Sur tout le territoire national, la fédération française du bâtiment (FFB) évoque une crise sévère, qu'elle qualifie de « similaire à celle qui a sévi au sortir de la crise financière de 2008-2009 ». Elle rappelle ainsi des chiffres 2022 peu optimistes (voir encadré), comme une chute de 31,3% sur le marché de la maison neuve en secteur diffus, avec huit régions qui subissent un écroulement supérieur à 30%. Parmi elles, l'Occitanie, avec une baisse de 32,3%... Dans la promotion immobilière, englobant habitat individuel groupé et logements collectifs, la baisse des ventes est une réalité partout, à 16,2% en moyenne et 16,5% en Occitanie.
En Occitanie justement, les 150 adhérents du Pôle Habitat (constructeurs maisons individuelles, rénovateurs, promoteurs et aménageurs fonciers) de la FFB Occitanie agitent le chiffon rouge, comme dans tous les territoires français qui subissent tous la même situation, afin de soutenir la démarche de la FFB à l'échelle nationale : négocier avec le gouvernement qu'il mette en place un "bouclier logement".
«Aujourd'hui, le secteur de la rénovation se porte bien et le problème concerne le secteur de l'immobilier neuf, quel que soit le type de construction, logement collectif ou individuel, et quel que soit le territoire, campe Céline Torrès, la présidente du pôle Habitat de la FFB Occitanie, le 7 mars devant la presse.Nous sommes pris en étau entre raréfaction foncière, réglementation énergétique, hausse des coûts des matériaux qui gonfle les prix de vente de 20 à 25%, crise de l'énergie et depuis la mi-2022, augmentation des taux d'intérêt avec des banques qui ont moins d'argent à prêter et ne vont prêter qu'à ceux qui ont déjà de l'argent. Aujourd'hui, on assiste à une crise de la demande : non pas un désintéressement des Français pour l'immobilier mais plutôt une incapacité à devenir propriétaires.Dans les banques, 50% des dossiers de demandes de prêts sont rejetés par insolvabilité des acquéreurs. Ce qui entraîne une incapacité à produire car en promotion immobilière, il faut une pré-commercialisation suffisante pour commencer à construire donc certaines opérations ne sortent pas ! »

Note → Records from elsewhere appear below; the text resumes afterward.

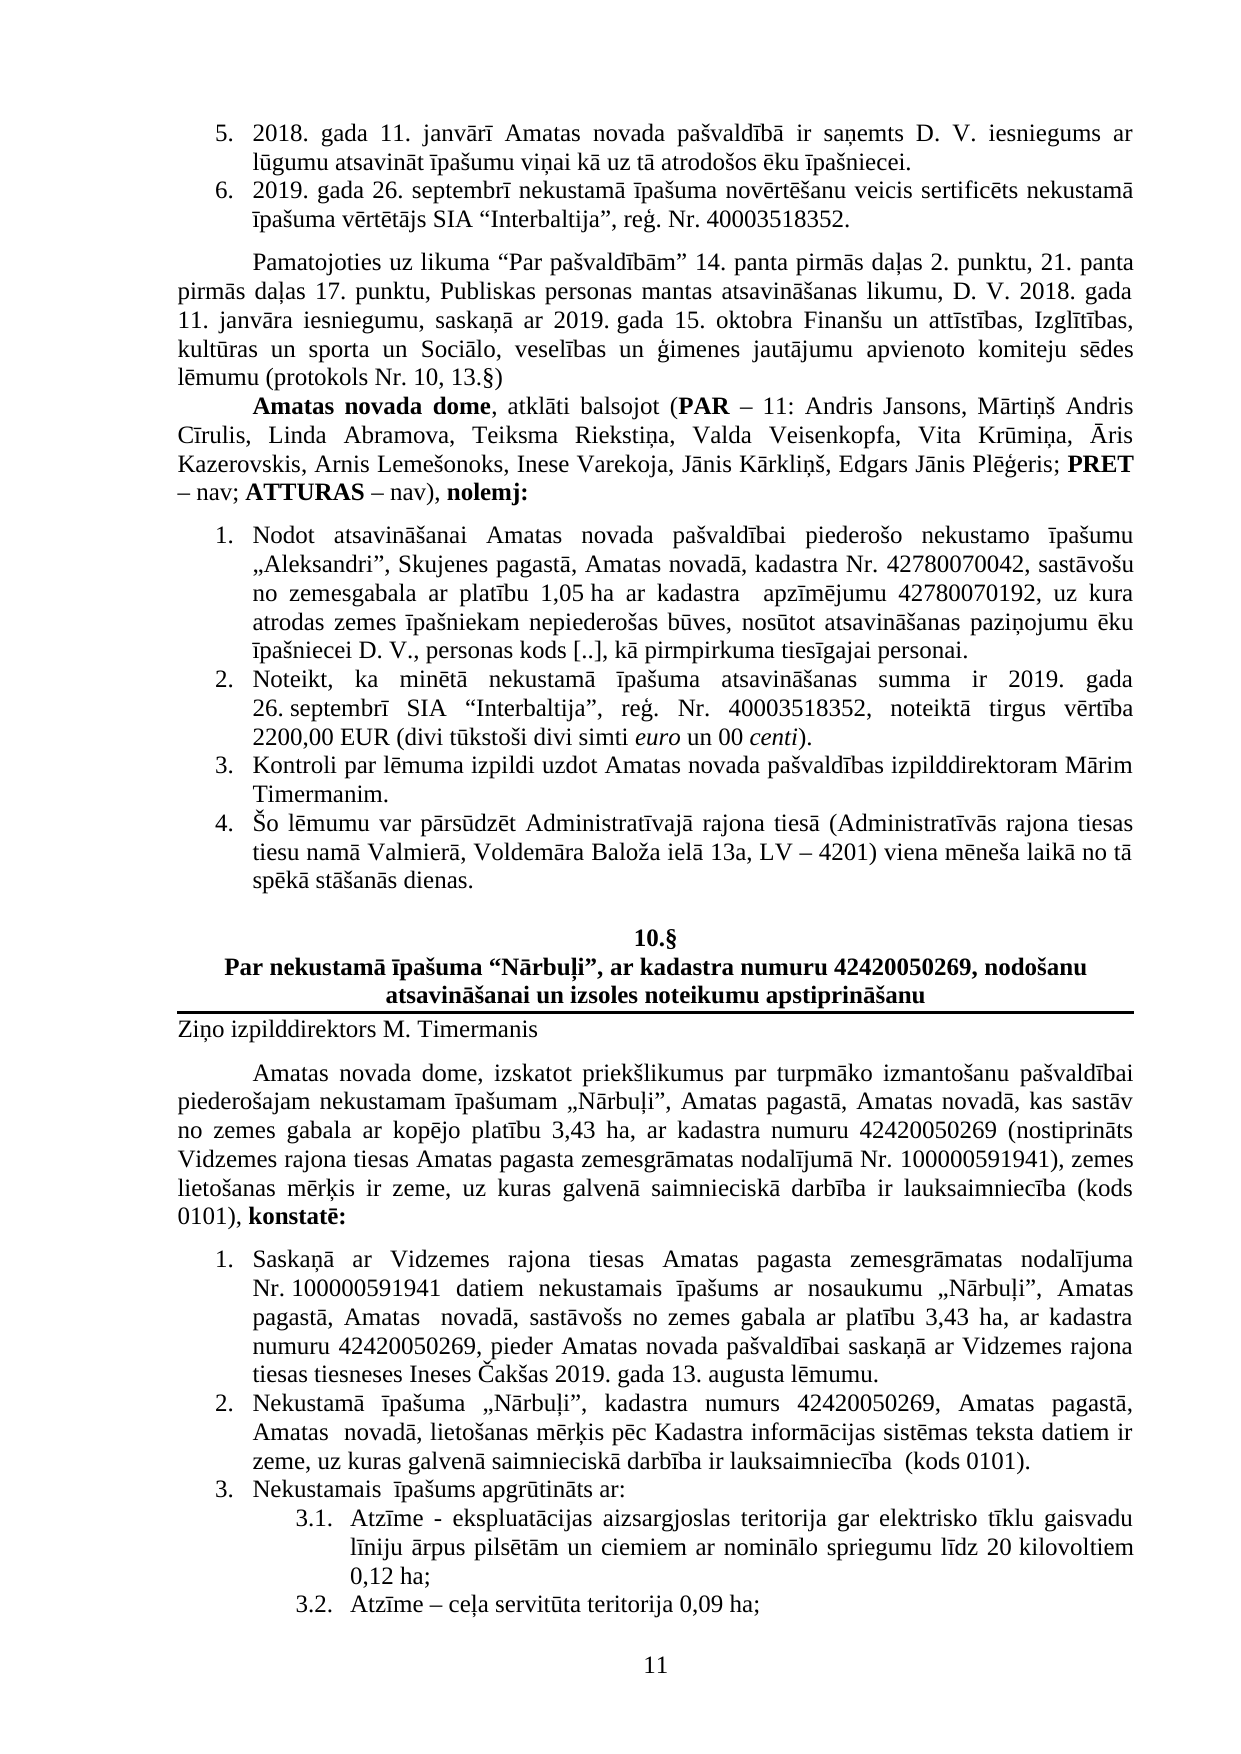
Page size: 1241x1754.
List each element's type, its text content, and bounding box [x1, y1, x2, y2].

text Pamatojoties uz likuma “Par pašvaldībām” 14. panta pirmās daļas 2. punktu, 21. panta pirmās daļas 17. punktu, Publiskas personas mantas atsavināšanas likumu, D. V. 2018. gada 11. janvāra iesniegumu, saskaņā ar 2019. gada 15. oktobra Finanšu un attīstības, Izglītības, kultūras un sporta un Sociālo, veselības un ģimenes jautājumu apvienoto komiteju sēdes lēmumu (protokols Nr. 10, 13.§) [177, 247, 1134, 391]
list Nekustamais īpašums apgrūtināts ar: [215, 1474, 1134, 1503]
list Nekustamā īpašuma „Nārbuļi”, kadastra numurs 42420050269, Amatas pagastā, Amatas novadā, lietošanas mērķis pēc Kadastra informācijas sistēmas teksta datiem ir zeme, uz kuras galvenā saimnieciskā darbība ir lauksaimniecība (kods 0101). [215, 1388, 1134, 1474]
list Šo lēmumu var pārsūdzēt Administratīvajā rajona tiesā (Administratīvās rajona tiesas tiesu namā Valmierā, Voldemāra Baloža ielā 13a, LV – 4201) viena mēneša laikā no tā spēkā stāšanās dienas. [215, 808, 1134, 894]
list Noteikt, ka minētā nekustamā īpašuma atsavināšanas summa ir 2019. gada 26. septembrī SIA “Interbaltija”, reģ. Nr. 40003518352, noteiktā tirgus vērtība 2200,00 EUR (divi tūkstoši divi simti euro un 00 centi). [215, 664, 1134, 751]
list 2019. gada 26. septembrī nekustamā īpašuma novērtēšanu veicis sertificēts nekustamā īpašuma vērtētājs SIA “Interbaltija”, reģ. Nr. 40003518352. [215, 176, 1134, 233]
list 2018. gada 11. janvārī Amatas novada pašvaldībā ir saņemts D. V. iesniegums ar lūgumu atsavināt īpašumu viņai kā uz tā atrodošos ēku īpašniecei. [215, 118, 1134, 176]
list Atzīme – ceļa servitūta teritorija 0,09 ha; [295, 1589, 1134, 1618]
text 10.§ [177, 923, 1134, 952]
text Par nekustamā īpašuma “Nārbuļi”, ar kadastra numuru 42420050269, nodošanu atsavināšanai un izsoles noteikumu apstiprināšanu [177, 952, 1134, 1011]
list Kontroli par lēmuma izpildi uzdot Amatas novada pašvaldības izpilddirektoram Mārim Timermanim. [215, 751, 1134, 808]
text Amatas novada dome, atklāti balsojot (PAR – 11: Andris Jansons, Mārtiņš Andris Cīrulis, Linda Abramova, Teiksma Riekstiņa, Valda Veisenkopfa, Vita Krūmiņa, Āris Kazerovskis, Arnis Lemešonoks, Inese Varekoja, Jānis Kārkliņš, Edgars Jānis Plēģeris; PRET – nav; ATTURAS – nav), nolemj: [177, 391, 1134, 506]
text Ziņo izpilddirektors M. Timermanis [177, 1014, 1134, 1043]
text Amatas novada dome, izskatot priekšlikumus par turpmāko izmantošanu pašvaldībai piederošajam nekustamam īpašumam „Nārbuļi”, Amatas pagastā, Amatas novadā, kas sastāv no zemes gabala ar kopējo platību 3,43 ha, ar kadastra numuru 42420050269 (nostiprināts Vidzemes rajona tiesas Amatas pagasta zemesgrāmatas nodalījumā Nr. 100000591941), zemes lietošanas mērķis ir zeme, uz kuras galvenā saimnieciskā darbība ir lauksaimniecība (kods 0101), konstatē: [177, 1058, 1134, 1230]
list Saskaņā ar Vidzemes rajona tiesas Amatas pagasta zemesgrāmatas nodalījuma Nr. 100000591941 datiem nekustamais īpašums ar nosaukumu „Nārbuļi”, Amatas pagastā, Amatas novadā, sastāvošs no zemes gabala ar platību 3,43 ha, ar kadastra numuru 42420050269, pieder Amatas novada pašvaldībai saskaņā ar Vidzemes rajona tiesas tiesneses Ineses Čakšas 2019. gada 13. augusta lēmumu. [215, 1244, 1134, 1388]
list Nodot atsavināšanai Amatas novada pašvaldībai piederošo nekustamo īpašumu „Aleksandri”, Skujenes pagastā, Amatas novadā, kadastra Nr. 42780070042, sastāvošu no zemesgabala ar platību 1,05 ha ar kadastra apzīmējumu 42780070192, uz kura atrodas zemes īpašniekam nepiederošas būves, nosūtot atsavināšanas paziņojumu ēku īpašniecei D. V., personas kods [..], kā pirmpirkuma tiesīgajai personai. [215, 521, 1134, 664]
list Atzīme - ekspluatācijas aizsargjoslas teritorija gar elektrisko tīklu gaisvadu līniju ārpus pilsētām un ciemiem ar nominālo spriegumu līdz 20 kilovoltiem 0,12 ha; [295, 1503, 1134, 1589]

La dirigeante enfonce le clou sur deux aspects : « On va vers une crise sociale car je rappelle que chez les promoteurs immobiliers, 25% des logements sont cédés à des bailleurs sociaux. Donc on file droit vers une crise sociale car cette situation freine la production de logements sociaux. Par ailleurs, je souligne que le département de l'Hérault compte une démographie positive : si on produit moins de logement, on va accroître cette crise ».